[Raw data — start]

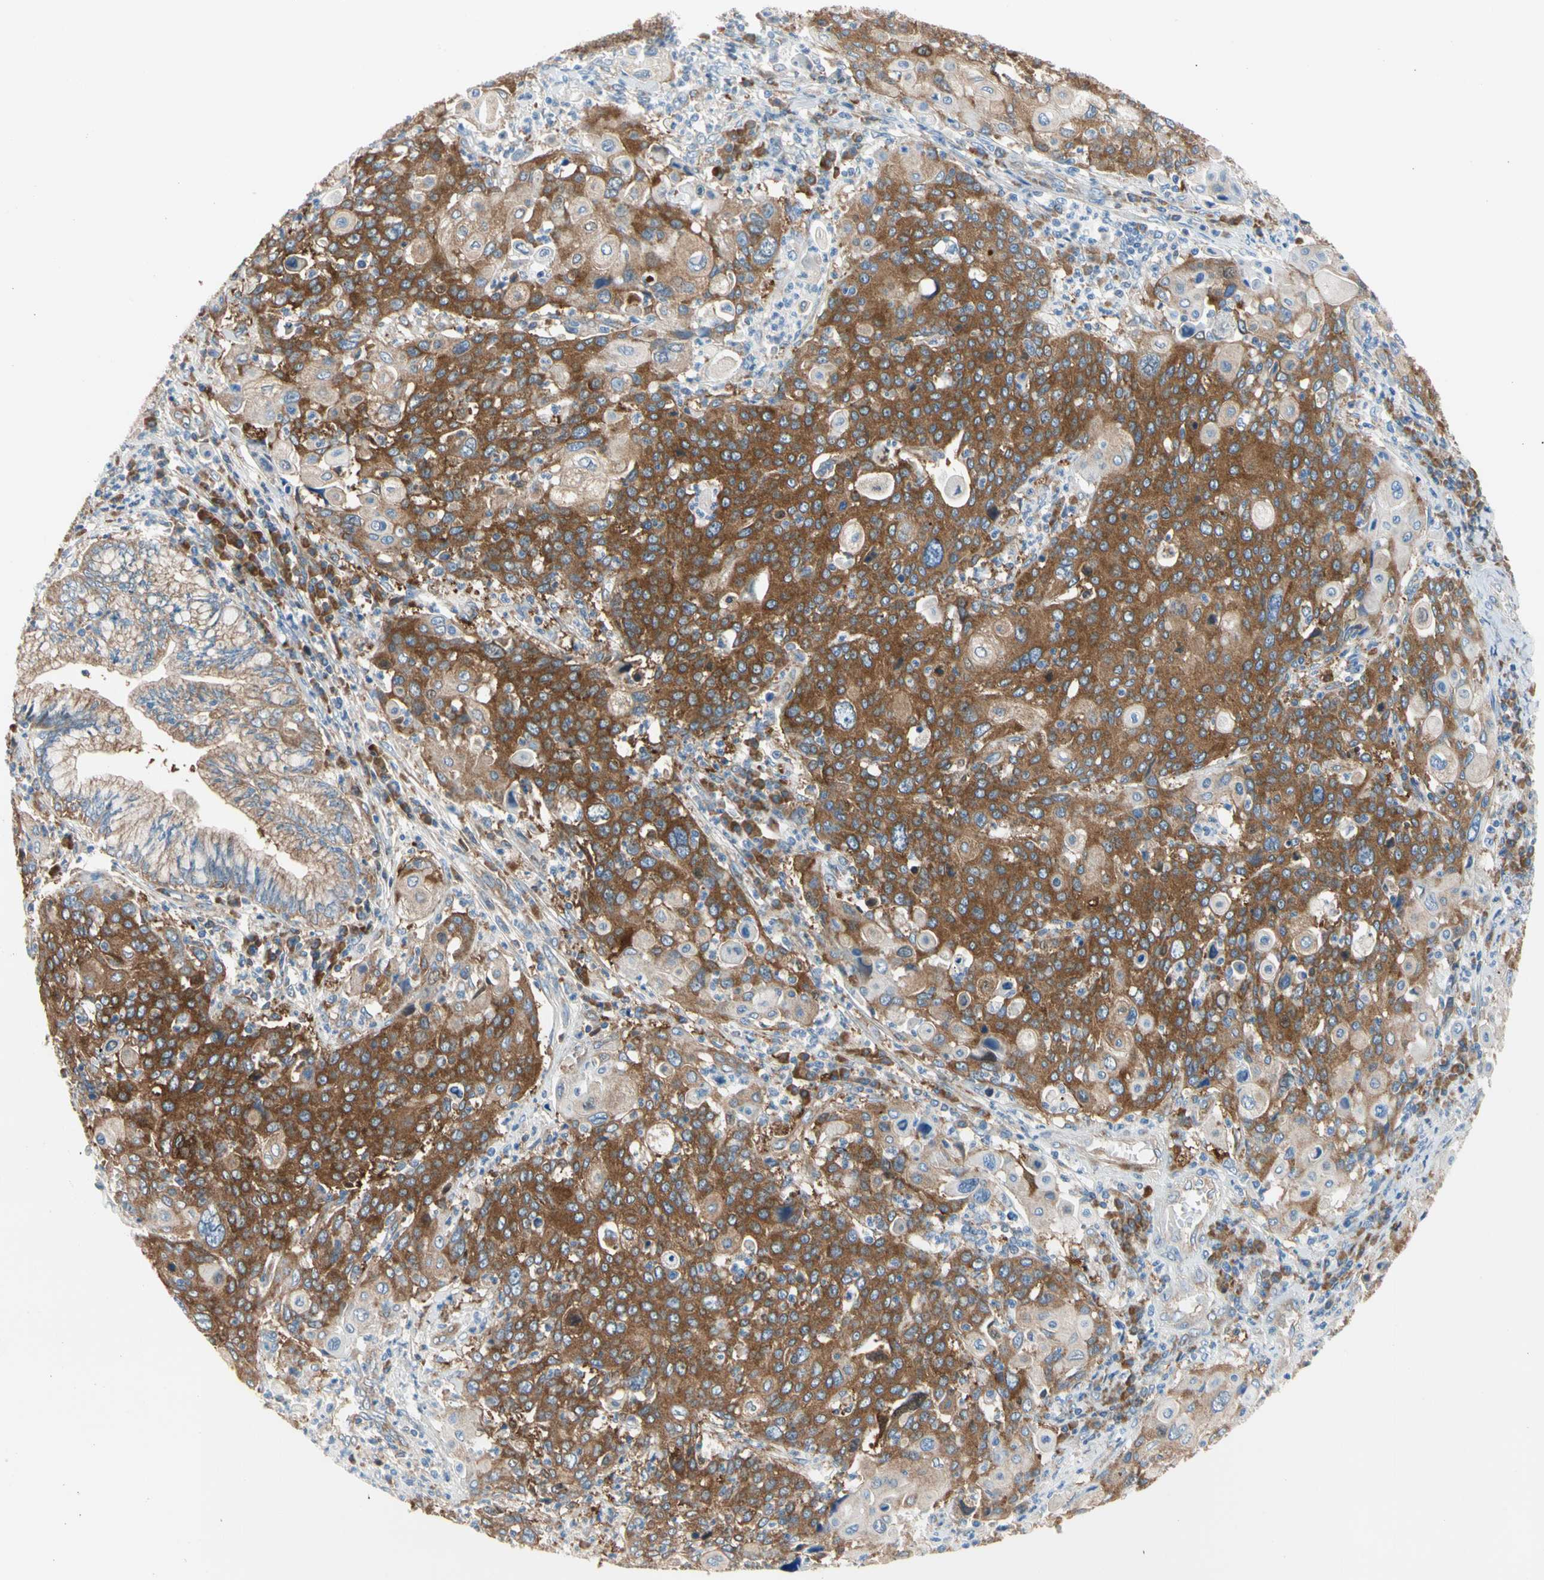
{"staining": {"intensity": "strong", "quantity": ">75%", "location": "cytoplasmic/membranous"}, "tissue": "cervical cancer", "cell_type": "Tumor cells", "image_type": "cancer", "snomed": [{"axis": "morphology", "description": "Squamous cell carcinoma, NOS"}, {"axis": "topography", "description": "Cervix"}], "caption": "Protein expression analysis of squamous cell carcinoma (cervical) shows strong cytoplasmic/membranous expression in about >75% of tumor cells. (DAB (3,3'-diaminobenzidine) IHC with brightfield microscopy, high magnification).", "gene": "GPHN", "patient": {"sex": "female", "age": 40}}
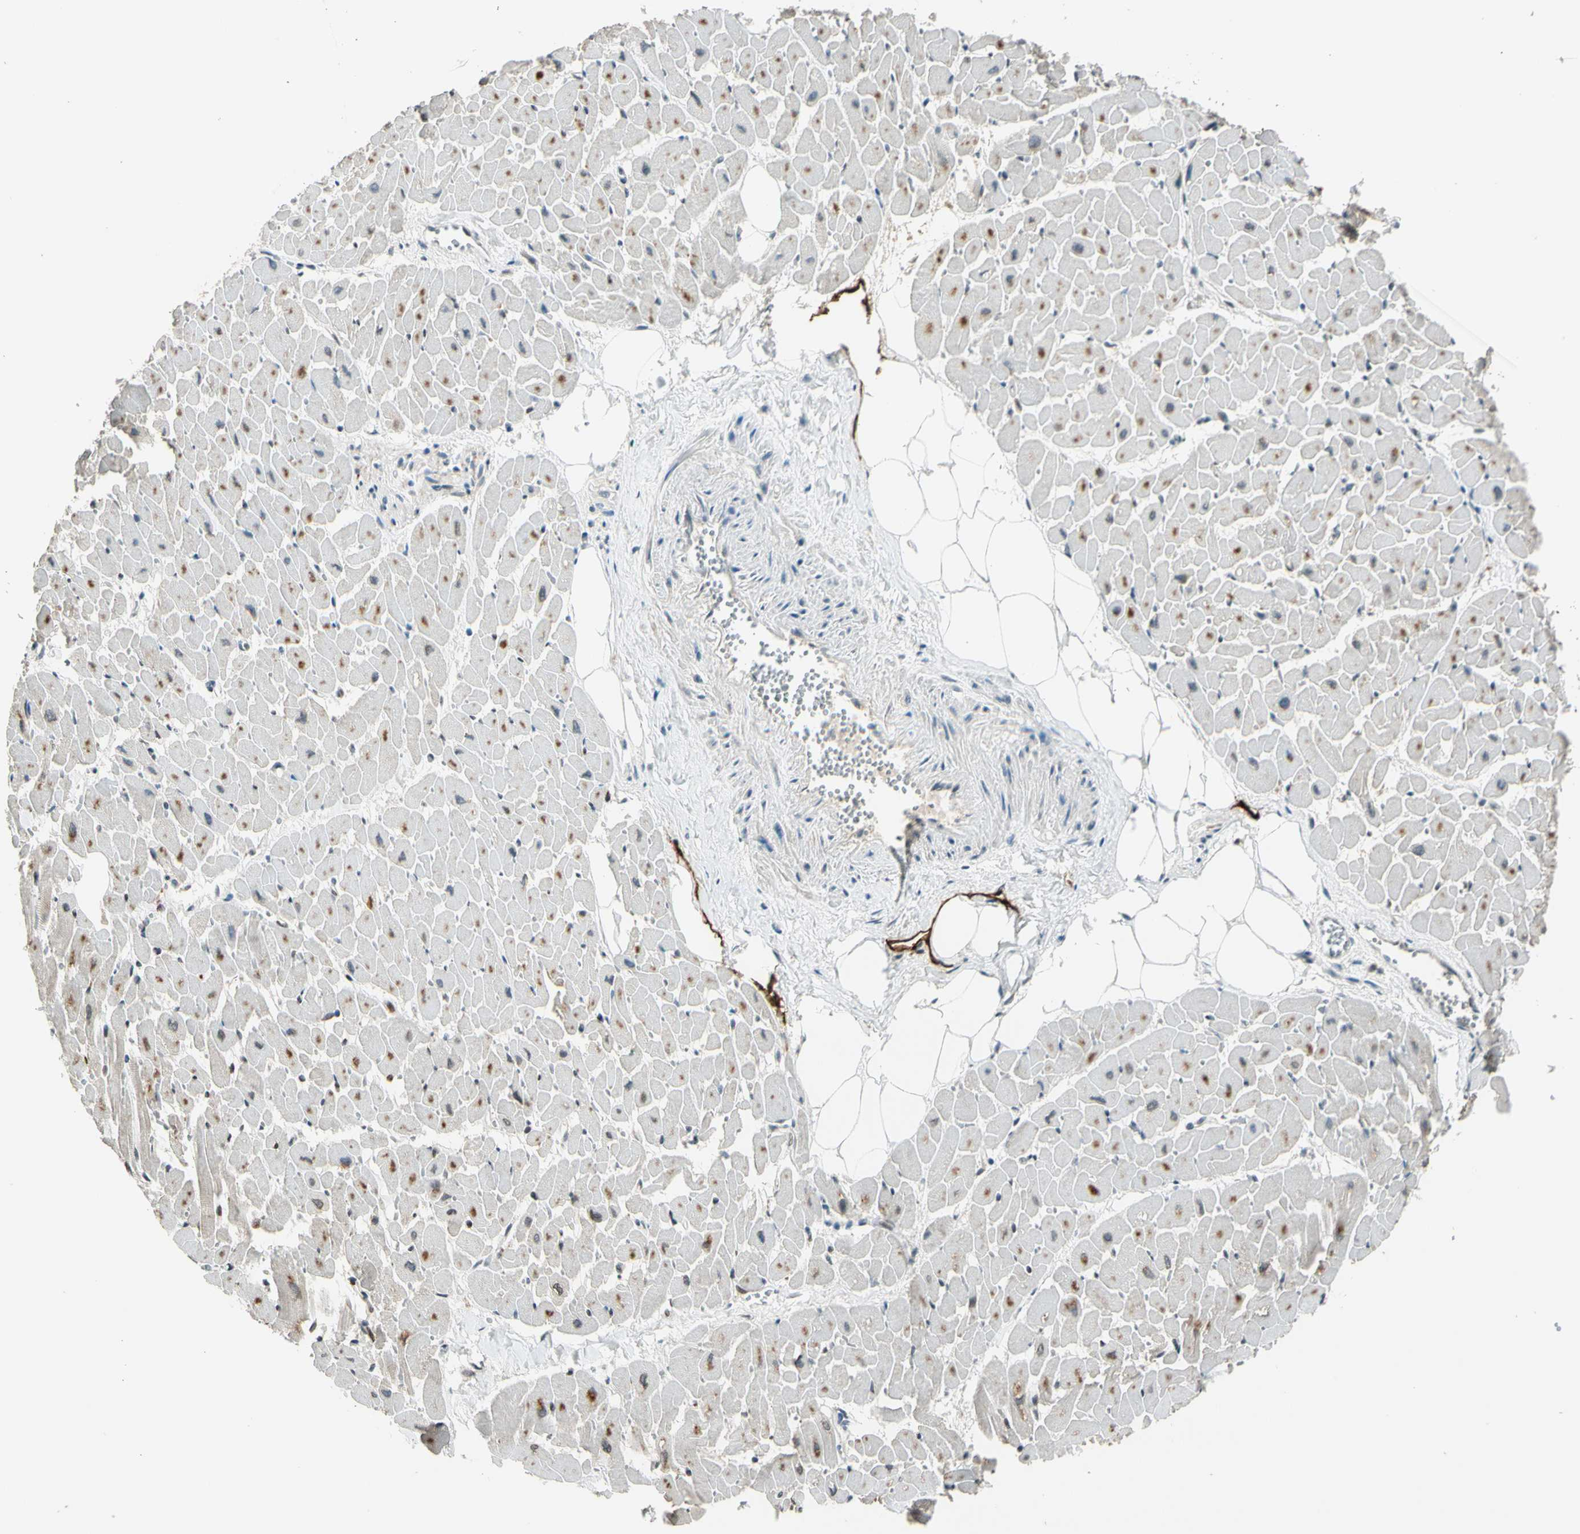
{"staining": {"intensity": "moderate", "quantity": "<25%", "location": "cytoplasmic/membranous"}, "tissue": "heart muscle", "cell_type": "Cardiomyocytes", "image_type": "normal", "snomed": [{"axis": "morphology", "description": "Normal tissue, NOS"}, {"axis": "topography", "description": "Heart"}], "caption": "Protein staining of normal heart muscle demonstrates moderate cytoplasmic/membranous positivity in approximately <25% of cardiomyocytes. The staining was performed using DAB (3,3'-diaminobenzidine), with brown indicating positive protein expression. Nuclei are stained blue with hematoxylin.", "gene": "PDPN", "patient": {"sex": "female", "age": 19}}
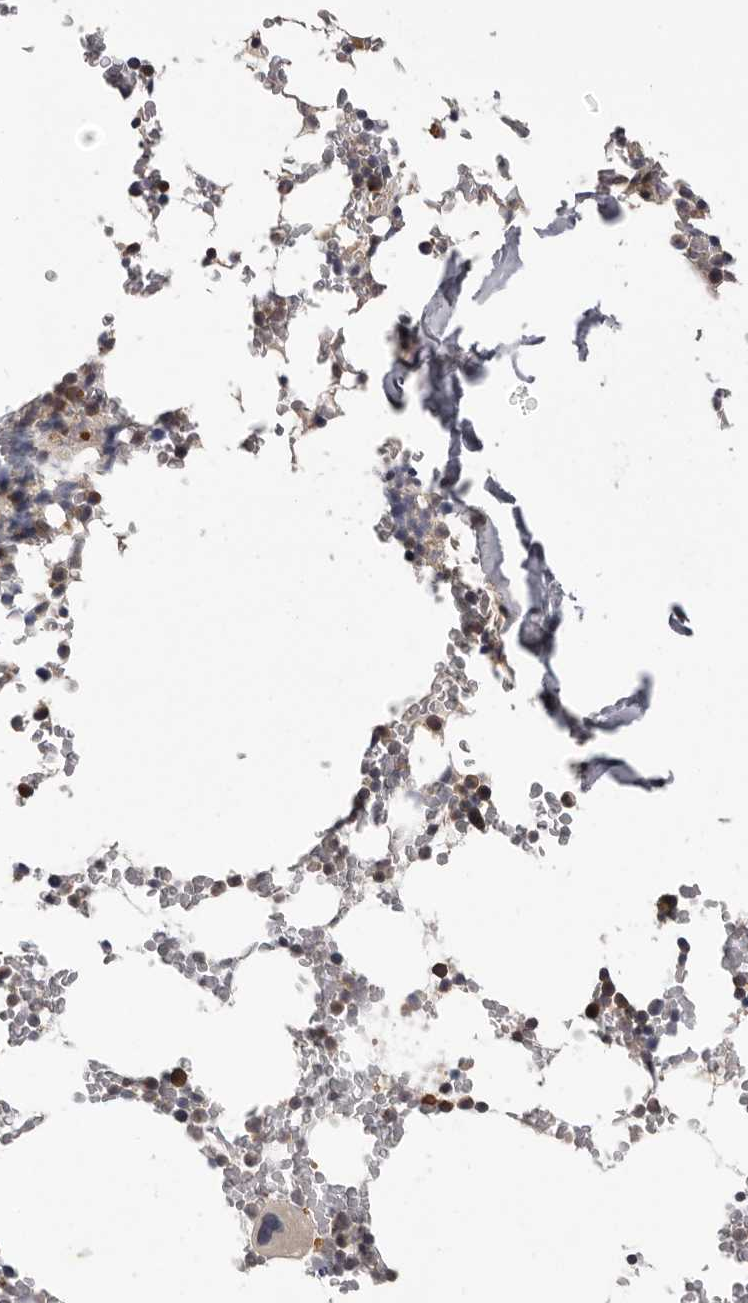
{"staining": {"intensity": "moderate", "quantity": "25%-75%", "location": "cytoplasmic/membranous"}, "tissue": "bone marrow", "cell_type": "Hematopoietic cells", "image_type": "normal", "snomed": [{"axis": "morphology", "description": "Normal tissue, NOS"}, {"axis": "topography", "description": "Bone marrow"}], "caption": "Hematopoietic cells exhibit medium levels of moderate cytoplasmic/membranous expression in approximately 25%-75% of cells in normal bone marrow. Immunohistochemistry stains the protein of interest in brown and the nuclei are stained blue.", "gene": "VPS37A", "patient": {"sex": "male", "age": 58}}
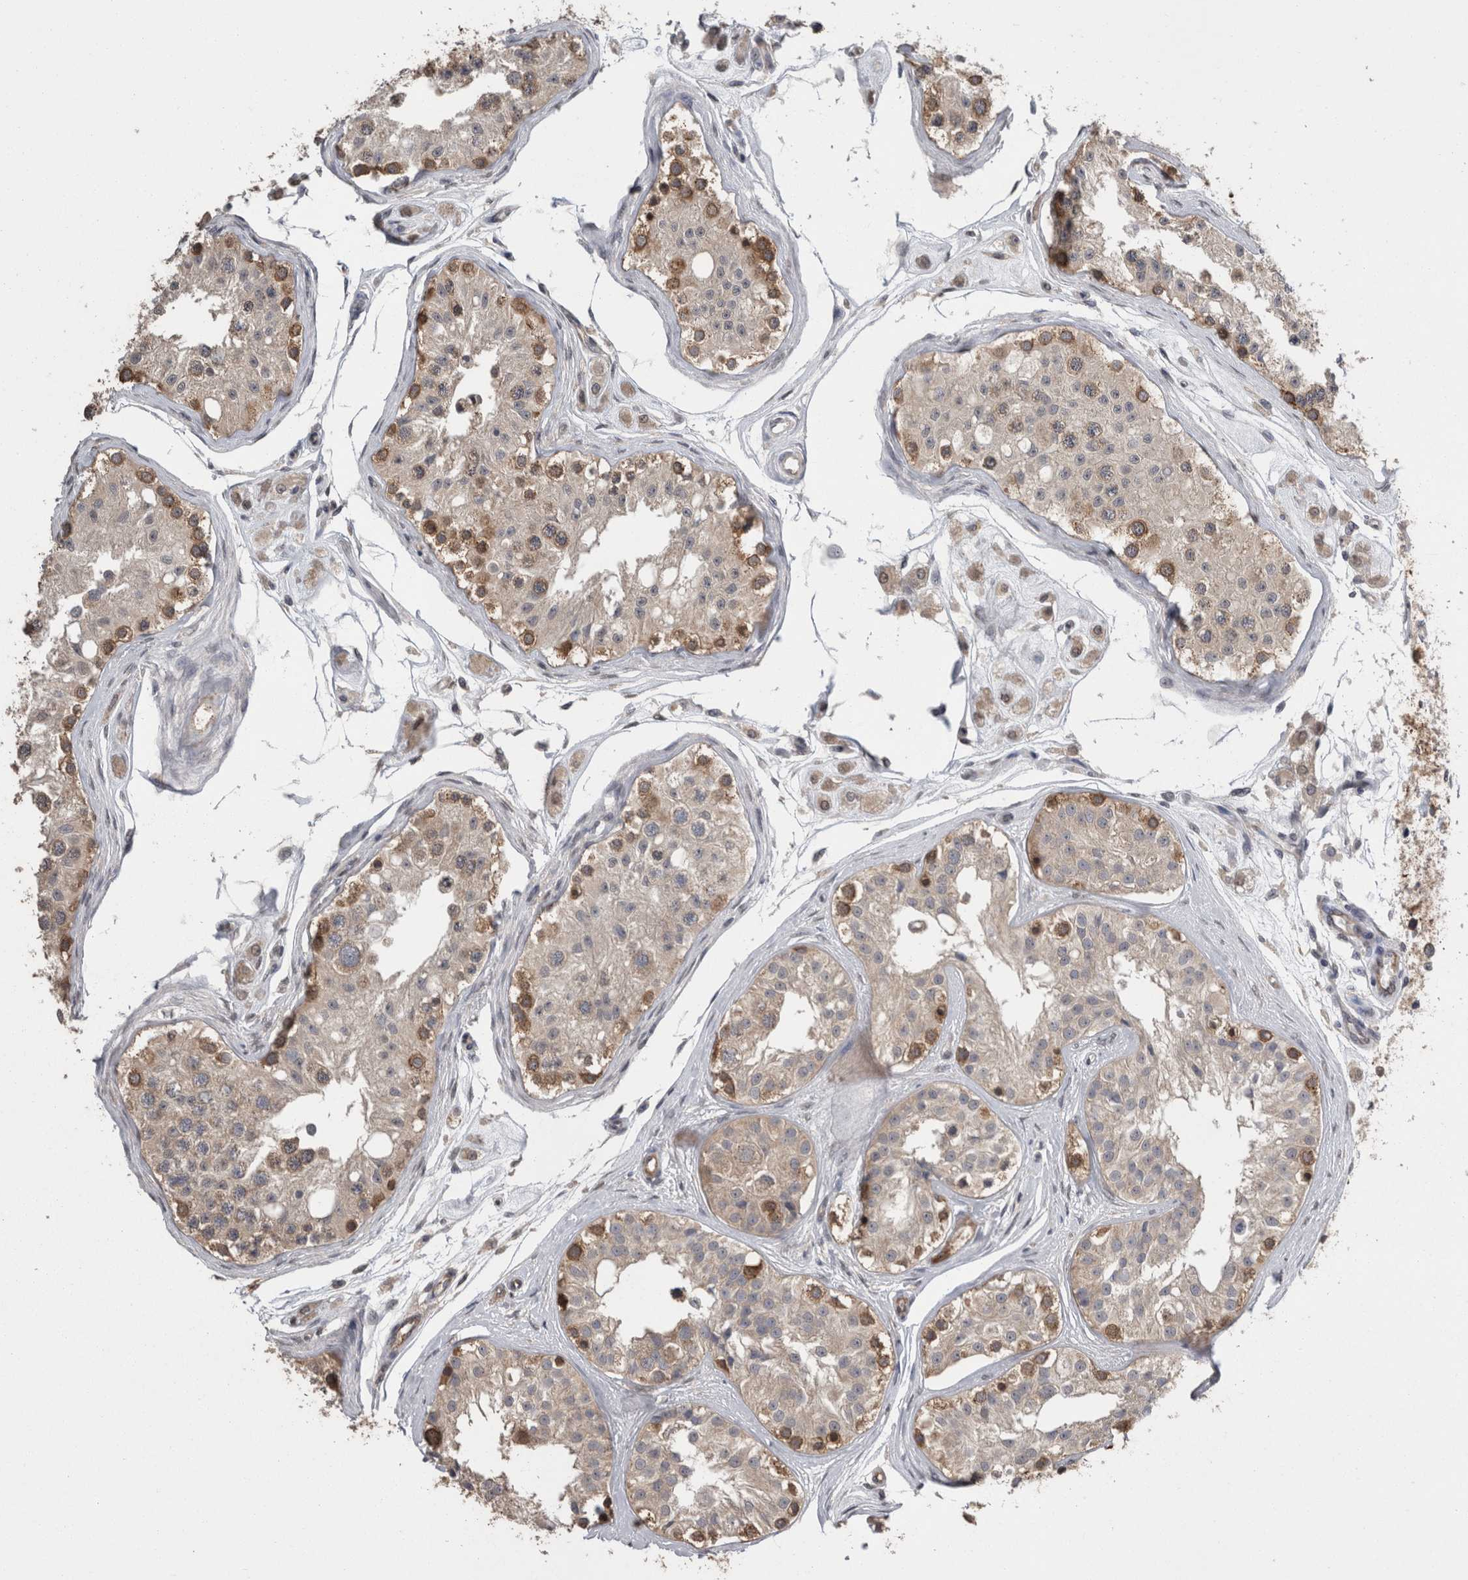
{"staining": {"intensity": "strong", "quantity": "<25%", "location": "cytoplasmic/membranous"}, "tissue": "testis", "cell_type": "Cells in seminiferous ducts", "image_type": "normal", "snomed": [{"axis": "morphology", "description": "Normal tissue, NOS"}, {"axis": "morphology", "description": "Adenocarcinoma, metastatic, NOS"}, {"axis": "topography", "description": "Testis"}], "caption": "IHC image of unremarkable testis: human testis stained using immunohistochemistry (IHC) displays medium levels of strong protein expression localized specifically in the cytoplasmic/membranous of cells in seminiferous ducts, appearing as a cytoplasmic/membranous brown color.", "gene": "DDX6", "patient": {"sex": "male", "age": 26}}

[Raw data — finish]

→ What you will do:
Give back the material word for word, leaving out its pictures.

→ Exercise result:
{"staining": {"intensity": "strong", "quantity": ">75%", "location": "cytoplasmic/membranous"}, "tissue": "cervical cancer", "cell_type": "Tumor cells", "image_type": "cancer", "snomed": [{"axis": "morphology", "description": "Squamous cell carcinoma, NOS"}, {"axis": "topography", "description": "Cervix"}], "caption": "Protein expression analysis of squamous cell carcinoma (cervical) shows strong cytoplasmic/membranous expression in about >75% of tumor cells. (DAB (3,3'-diaminobenzidine) IHC with brightfield microscopy, high magnification).", "gene": "GPHN", "patient": {"sex": "female", "age": 40}}
{"staining": {"intensity": "moderate", "quantity": "<25%", "location": "cytoplasmic/membranous"}, "tissue": "heart muscle", "cell_type": "Cardiomyocytes", "image_type": "normal", "snomed": [{"axis": "morphology", "description": "Normal tissue, NOS"}, {"axis": "topography", "description": "Heart"}], "caption": "Protein staining of normal heart muscle demonstrates moderate cytoplasmic/membranous positivity in approximately <25% of cardiomyocytes. The staining was performed using DAB (3,3'-diaminobenzidine), with brown indicating positive protein expression. Nuclei are stained blue with hematoxylin.", "gene": "PDPN", "patient": {"sex": "female", "age": 19}}
{"staining": {"intensity": "moderate", "quantity": "25%-75%", "location": "cytoplasmic/membranous"}, "tissue": "bone marrow", "cell_type": "Hematopoietic cells", "image_type": "normal", "snomed": [{"axis": "morphology", "description": "Normal tissue, NOS"}, {"axis": "topography", "description": "Bone marrow"}], "caption": "Hematopoietic cells exhibit medium levels of moderate cytoplasmic/membranous expression in approximately 25%-75% of cells in normal bone marrow. Immunohistochemistry stains the protein of interest in brown and the nuclei are stained blue.", "gene": "VPS37A", "patient": {"sex": "male", "age": 58}}
{"staining": {"intensity": "strong", "quantity": "<25%", "location": "cytoplasmic/membranous"}, "tissue": "testis", "cell_type": "Cells in seminiferous ducts", "image_type": "normal", "snomed": [{"axis": "morphology", "description": "Normal tissue, NOS"}, {"axis": "morphology", "description": "Adenocarcinoma, metastatic, NOS"}, {"axis": "topography", "description": "Testis"}], "caption": "IHC image of unremarkable testis: human testis stained using immunohistochemistry (IHC) displays medium levels of strong protein expression localized specifically in the cytoplasmic/membranous of cells in seminiferous ducts, appearing as a cytoplasmic/membranous brown color.", "gene": "DDX6", "patient": {"sex": "male", "age": 26}}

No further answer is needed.